I knew it!  I built a 1/48 Patton when I was in my teens and everytime I watch (even today) Battle of the Bulge or Patton I could swear they used the M47...now you've confirmed it!  It seems the only WWII movie from the 70's that tried to get it right was A Bridge to Far.  They even have British Bren Gun Carriers.

Now back to the Photography - Go with the tripod!  Even an inexpensive $30 tripod will work for table top shooting.  I wouldn't be too concerned about the dark running gear (as I said, it was a nit!), because there is still full detail to be seen in the shadows.

• TASKS AND EXERCISES
1. In the page extract, what scale was the Patton model the writer built as a teenager?
2. Please list every movie title named in the page extract.
3. Take the page extract further with a few sentences that pick up after its final line.

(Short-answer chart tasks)
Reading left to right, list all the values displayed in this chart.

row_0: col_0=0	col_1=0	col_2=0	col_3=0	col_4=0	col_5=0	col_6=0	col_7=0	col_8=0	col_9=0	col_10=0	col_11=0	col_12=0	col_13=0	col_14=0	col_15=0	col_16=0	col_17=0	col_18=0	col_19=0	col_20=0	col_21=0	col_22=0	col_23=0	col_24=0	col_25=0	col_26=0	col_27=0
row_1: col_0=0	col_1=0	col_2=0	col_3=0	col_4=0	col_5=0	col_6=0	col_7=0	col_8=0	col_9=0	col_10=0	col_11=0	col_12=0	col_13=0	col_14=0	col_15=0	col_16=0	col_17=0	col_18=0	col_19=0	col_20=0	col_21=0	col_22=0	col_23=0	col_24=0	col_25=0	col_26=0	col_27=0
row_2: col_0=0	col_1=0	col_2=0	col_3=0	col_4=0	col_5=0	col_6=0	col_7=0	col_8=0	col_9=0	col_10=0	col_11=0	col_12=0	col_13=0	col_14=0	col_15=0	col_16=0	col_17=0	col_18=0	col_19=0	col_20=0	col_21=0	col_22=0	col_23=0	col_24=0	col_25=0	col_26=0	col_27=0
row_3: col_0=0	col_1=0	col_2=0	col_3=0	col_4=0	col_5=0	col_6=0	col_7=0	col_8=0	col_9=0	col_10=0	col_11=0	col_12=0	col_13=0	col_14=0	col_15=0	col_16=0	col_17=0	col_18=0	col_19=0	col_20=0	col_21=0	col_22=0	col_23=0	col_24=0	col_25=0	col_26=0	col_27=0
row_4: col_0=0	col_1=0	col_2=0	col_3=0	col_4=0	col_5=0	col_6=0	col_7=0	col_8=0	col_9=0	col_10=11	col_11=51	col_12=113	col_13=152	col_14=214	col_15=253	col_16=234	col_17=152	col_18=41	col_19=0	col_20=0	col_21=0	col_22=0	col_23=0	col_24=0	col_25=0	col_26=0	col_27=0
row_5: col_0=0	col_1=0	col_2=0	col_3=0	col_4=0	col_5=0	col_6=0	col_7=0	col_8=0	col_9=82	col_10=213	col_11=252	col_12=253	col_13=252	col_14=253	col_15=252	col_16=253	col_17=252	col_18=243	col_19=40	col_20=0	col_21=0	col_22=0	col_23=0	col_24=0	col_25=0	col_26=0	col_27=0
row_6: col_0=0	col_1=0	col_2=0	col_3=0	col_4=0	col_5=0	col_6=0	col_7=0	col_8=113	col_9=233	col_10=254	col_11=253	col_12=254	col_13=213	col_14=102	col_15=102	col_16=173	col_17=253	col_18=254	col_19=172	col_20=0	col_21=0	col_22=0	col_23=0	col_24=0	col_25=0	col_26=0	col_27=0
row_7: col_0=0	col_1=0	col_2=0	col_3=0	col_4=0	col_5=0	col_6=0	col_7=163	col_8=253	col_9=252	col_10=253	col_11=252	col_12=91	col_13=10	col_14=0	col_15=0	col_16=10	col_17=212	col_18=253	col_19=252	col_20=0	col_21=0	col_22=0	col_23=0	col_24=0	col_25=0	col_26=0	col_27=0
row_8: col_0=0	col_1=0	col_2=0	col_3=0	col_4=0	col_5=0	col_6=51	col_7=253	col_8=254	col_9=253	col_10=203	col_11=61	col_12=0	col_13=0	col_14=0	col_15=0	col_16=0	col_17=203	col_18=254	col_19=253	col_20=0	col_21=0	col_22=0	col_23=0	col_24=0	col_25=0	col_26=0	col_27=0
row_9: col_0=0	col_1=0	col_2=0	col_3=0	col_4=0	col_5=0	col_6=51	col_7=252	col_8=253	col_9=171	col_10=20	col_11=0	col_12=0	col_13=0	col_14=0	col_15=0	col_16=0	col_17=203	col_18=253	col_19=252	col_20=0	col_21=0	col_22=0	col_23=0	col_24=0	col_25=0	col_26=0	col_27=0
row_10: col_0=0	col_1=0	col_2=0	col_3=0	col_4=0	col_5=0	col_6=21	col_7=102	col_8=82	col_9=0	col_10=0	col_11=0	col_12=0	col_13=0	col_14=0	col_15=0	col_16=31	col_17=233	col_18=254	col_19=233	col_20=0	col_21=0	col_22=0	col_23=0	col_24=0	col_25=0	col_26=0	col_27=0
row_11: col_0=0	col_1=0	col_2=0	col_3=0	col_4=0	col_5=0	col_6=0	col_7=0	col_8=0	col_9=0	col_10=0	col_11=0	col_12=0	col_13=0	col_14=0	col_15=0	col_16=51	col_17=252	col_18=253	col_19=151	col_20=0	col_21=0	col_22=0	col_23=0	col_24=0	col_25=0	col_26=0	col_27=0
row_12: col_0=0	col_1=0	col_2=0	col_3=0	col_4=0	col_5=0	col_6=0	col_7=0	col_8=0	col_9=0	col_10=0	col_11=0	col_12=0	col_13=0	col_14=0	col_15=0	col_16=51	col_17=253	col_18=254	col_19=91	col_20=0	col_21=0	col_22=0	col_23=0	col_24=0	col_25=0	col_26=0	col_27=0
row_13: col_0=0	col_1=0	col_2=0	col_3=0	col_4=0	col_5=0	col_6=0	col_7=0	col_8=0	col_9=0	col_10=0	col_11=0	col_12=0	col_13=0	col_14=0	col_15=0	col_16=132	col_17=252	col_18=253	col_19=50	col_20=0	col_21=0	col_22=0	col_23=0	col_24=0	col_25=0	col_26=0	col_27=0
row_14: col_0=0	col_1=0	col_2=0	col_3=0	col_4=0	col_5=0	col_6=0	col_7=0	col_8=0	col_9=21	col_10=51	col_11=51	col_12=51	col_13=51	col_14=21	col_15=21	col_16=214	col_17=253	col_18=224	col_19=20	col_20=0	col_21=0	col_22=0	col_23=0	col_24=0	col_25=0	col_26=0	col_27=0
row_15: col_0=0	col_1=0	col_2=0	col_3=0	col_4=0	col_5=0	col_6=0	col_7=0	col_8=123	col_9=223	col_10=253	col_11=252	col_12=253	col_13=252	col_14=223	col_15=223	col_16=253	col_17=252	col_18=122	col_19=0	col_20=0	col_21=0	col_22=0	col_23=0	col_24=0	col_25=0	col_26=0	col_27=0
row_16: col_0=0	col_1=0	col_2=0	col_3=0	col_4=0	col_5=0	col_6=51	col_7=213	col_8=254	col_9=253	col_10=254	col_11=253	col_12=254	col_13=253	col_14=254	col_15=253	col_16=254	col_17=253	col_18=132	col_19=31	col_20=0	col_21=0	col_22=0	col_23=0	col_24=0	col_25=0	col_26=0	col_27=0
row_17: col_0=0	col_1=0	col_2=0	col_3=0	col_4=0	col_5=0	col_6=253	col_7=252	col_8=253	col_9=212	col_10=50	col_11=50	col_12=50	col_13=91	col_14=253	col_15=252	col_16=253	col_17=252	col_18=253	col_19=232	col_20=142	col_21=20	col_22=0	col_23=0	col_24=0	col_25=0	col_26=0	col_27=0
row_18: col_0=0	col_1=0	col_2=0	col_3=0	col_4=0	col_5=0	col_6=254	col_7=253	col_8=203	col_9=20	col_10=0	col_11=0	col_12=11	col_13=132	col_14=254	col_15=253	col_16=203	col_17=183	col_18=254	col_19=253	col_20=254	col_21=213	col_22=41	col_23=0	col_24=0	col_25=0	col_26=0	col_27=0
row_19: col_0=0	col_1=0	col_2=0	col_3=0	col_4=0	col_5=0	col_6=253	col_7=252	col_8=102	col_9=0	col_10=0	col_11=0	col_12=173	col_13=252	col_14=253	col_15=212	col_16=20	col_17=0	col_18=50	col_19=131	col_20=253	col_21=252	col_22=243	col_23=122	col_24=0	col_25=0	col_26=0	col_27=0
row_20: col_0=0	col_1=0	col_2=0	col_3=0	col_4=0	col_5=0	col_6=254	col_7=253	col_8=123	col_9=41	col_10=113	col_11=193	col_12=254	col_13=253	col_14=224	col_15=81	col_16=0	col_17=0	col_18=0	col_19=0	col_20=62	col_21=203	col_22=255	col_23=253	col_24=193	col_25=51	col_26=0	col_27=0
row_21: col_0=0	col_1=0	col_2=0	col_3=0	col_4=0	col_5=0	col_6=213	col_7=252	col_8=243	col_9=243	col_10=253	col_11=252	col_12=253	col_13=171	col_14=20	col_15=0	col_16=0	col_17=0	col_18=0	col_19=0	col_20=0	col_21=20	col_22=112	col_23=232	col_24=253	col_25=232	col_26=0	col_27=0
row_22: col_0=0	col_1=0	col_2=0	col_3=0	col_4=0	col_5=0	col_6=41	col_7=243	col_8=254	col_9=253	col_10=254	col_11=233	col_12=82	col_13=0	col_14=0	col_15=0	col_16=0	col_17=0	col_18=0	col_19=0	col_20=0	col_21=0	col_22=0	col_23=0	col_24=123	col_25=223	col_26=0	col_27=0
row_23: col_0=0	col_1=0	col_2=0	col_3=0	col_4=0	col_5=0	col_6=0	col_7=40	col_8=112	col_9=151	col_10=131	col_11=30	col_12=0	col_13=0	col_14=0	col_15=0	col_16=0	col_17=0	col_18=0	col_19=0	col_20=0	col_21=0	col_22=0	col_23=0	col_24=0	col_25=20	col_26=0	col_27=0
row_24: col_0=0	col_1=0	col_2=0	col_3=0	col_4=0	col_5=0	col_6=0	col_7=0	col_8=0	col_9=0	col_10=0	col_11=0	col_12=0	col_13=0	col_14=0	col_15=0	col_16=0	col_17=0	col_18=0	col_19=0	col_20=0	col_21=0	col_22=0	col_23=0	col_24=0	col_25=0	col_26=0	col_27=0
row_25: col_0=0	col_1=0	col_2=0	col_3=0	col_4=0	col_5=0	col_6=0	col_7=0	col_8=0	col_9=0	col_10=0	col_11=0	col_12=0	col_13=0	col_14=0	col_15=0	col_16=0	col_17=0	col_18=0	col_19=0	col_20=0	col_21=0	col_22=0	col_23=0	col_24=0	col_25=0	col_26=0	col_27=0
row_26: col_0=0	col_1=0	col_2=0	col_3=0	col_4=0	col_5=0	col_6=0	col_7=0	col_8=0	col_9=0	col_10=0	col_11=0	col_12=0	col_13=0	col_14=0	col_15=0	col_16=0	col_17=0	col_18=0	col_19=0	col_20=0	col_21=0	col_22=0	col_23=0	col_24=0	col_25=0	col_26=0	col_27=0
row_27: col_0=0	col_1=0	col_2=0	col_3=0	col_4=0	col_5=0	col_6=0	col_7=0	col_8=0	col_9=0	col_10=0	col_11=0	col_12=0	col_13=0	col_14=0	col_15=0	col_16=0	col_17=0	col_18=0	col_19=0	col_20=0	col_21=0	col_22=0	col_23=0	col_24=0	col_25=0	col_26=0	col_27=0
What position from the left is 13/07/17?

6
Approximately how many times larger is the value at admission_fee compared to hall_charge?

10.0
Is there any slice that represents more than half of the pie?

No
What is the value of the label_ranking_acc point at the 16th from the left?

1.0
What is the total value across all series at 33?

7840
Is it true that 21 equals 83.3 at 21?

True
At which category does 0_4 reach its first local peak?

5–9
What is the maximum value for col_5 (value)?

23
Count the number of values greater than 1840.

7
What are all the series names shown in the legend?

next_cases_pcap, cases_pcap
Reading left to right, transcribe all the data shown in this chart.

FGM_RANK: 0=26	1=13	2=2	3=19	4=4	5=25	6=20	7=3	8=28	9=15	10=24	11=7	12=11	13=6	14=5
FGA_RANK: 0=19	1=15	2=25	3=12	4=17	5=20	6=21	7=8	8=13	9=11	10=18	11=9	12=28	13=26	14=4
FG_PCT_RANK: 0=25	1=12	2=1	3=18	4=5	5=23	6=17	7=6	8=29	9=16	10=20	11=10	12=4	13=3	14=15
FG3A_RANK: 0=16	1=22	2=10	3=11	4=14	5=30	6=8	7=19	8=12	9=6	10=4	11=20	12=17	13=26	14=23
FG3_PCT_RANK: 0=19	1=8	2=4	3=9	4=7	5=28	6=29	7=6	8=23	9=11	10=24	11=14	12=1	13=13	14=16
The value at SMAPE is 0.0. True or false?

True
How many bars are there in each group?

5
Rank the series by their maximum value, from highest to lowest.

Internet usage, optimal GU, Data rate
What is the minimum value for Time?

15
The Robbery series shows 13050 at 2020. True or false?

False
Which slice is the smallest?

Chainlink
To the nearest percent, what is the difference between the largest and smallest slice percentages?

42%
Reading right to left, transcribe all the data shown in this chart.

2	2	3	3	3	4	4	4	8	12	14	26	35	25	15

• PER-TASK ANSWERS
1. 1/48

2. Battle of the Bulge, Patton, A Bridge to Far

3.
Color balance is a function of the lights, background and camera.  If you are using incandescent lights they will give an orange cast to a picture (without flash).  Normal fluorescent lights tend to give a green or blue cast.  You can get fluorescent lights that are "color balanced" to standard daylight (which is usually given as a color temperature i.e. 3200 - 3500 degrees Kelvin). Photographic strobes (built into most digital cameras) give the correct color as do regular photographic flash (strobe) units that attach to the camera hot shoe.  Try to use a white, off-white or light grey background instead of blue, black or red.  That way the reflected light from the flash won't be color shifted by the background.

Digital cameras usually also have a color or white balance adjustment.  Check your camera manual for how to adjust yours.  And of course there's always Photoshop and the like for manipulation within the computer.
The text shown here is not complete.